Tang Jianjun, head of the Leping environment monitoring station, said the city lacked the necessary equipment to test the soil for contamination, where most of the toxicants tended to concentrate. A test on groundwater alone would not be sufficient to determine the scale of heavy metal contamination, Tang added.

Local environmental watchdog agencies often found themselves in a dilemma, as they are financially dependent on the local governments, which in turn count on major enterprises to contribute to local budgets, the report said, citing Deng Xingming, Director of the Jiangxi Province Environmental Protection Department.

Jiangxi Copper, China's largest copper producer by output, had recently started commercial operations at a lead and zinc smelter at the Jinshawan industrial park in Hukou county, Jiujiang city.

The plant has an annual production capacity of 200,000 metric tons of refined lead as well as 200,000 metric tons of refined zinc and 560,000 tons of sulfuric acid and byproducts.


Villagers' anger at low fines

Shanghai Daily

8 December 2011

Villagers in Jiangxi Province claim for decades their health has been damaged and crops killed by toxic waste from copper mines that are undeterred by low fines.

Over the past 30 years, some 60 million tons of waste water has been discharged into the Le'an river, nearby villagers say.

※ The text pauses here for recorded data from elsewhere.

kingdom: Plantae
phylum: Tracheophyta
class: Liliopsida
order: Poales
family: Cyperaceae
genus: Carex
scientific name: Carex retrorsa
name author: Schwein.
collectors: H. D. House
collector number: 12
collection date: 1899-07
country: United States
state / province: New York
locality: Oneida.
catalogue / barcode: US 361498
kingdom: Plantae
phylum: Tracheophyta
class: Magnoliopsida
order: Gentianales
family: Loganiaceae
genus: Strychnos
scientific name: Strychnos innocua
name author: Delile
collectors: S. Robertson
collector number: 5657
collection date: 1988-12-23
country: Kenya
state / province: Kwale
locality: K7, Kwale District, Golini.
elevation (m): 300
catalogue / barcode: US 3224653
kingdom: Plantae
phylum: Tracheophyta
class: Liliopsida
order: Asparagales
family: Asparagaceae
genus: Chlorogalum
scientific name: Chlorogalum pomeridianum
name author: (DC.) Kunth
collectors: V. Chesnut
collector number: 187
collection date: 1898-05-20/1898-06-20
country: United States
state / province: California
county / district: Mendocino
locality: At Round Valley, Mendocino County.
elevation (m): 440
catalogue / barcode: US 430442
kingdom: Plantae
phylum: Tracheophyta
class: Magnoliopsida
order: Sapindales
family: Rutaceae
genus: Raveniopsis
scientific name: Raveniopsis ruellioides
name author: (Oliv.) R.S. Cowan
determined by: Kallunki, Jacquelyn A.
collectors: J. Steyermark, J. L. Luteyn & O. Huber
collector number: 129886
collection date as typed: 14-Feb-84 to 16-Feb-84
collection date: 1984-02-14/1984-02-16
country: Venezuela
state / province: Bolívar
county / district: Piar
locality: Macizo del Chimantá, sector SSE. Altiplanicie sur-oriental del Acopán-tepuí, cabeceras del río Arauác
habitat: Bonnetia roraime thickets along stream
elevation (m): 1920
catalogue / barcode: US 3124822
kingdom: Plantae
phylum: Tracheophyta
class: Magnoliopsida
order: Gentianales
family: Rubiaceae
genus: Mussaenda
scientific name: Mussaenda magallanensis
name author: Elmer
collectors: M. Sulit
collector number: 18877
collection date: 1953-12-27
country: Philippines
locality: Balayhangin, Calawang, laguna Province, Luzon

They say 420,000 residents who drink water from the river are currently affected by the pollution and 618 hectares of crops have died.

Jiangxi Copper Company - which has repeatedly been found responsible - each time faces a fine of 180,000 yuan (US$28,404). This is based on a 20-year-old standard, Xinhua news agency reported yesterday.

In Daicun Village, copper waste pollution has killed 187 hectares of crops, say villagers.

Human health has also been greatly affected, they say. No one has passed the army medical in 20 years, while 70 villagers have been diagnosed with cancer, claim villagers.

Locals say fines are too low to make Jiangxi Copper clean up its act. "I can't understand it," one villager said.

Cai Qingfu, deputy director of Leping City environmental protection administration, said since 2001 the company has been fined 180,000 yuan every year.

One Daicun villager compared drinking the river water to taking slow-acting poison.

Jiangxi Copper and local government say pollution is an age-old problem in the area, which has a 1,500-year mining history.

Deng Xingming, director of the provincial environmental authority, claimed local government was protecting the polluter in order to safeguard tax revenue it pays.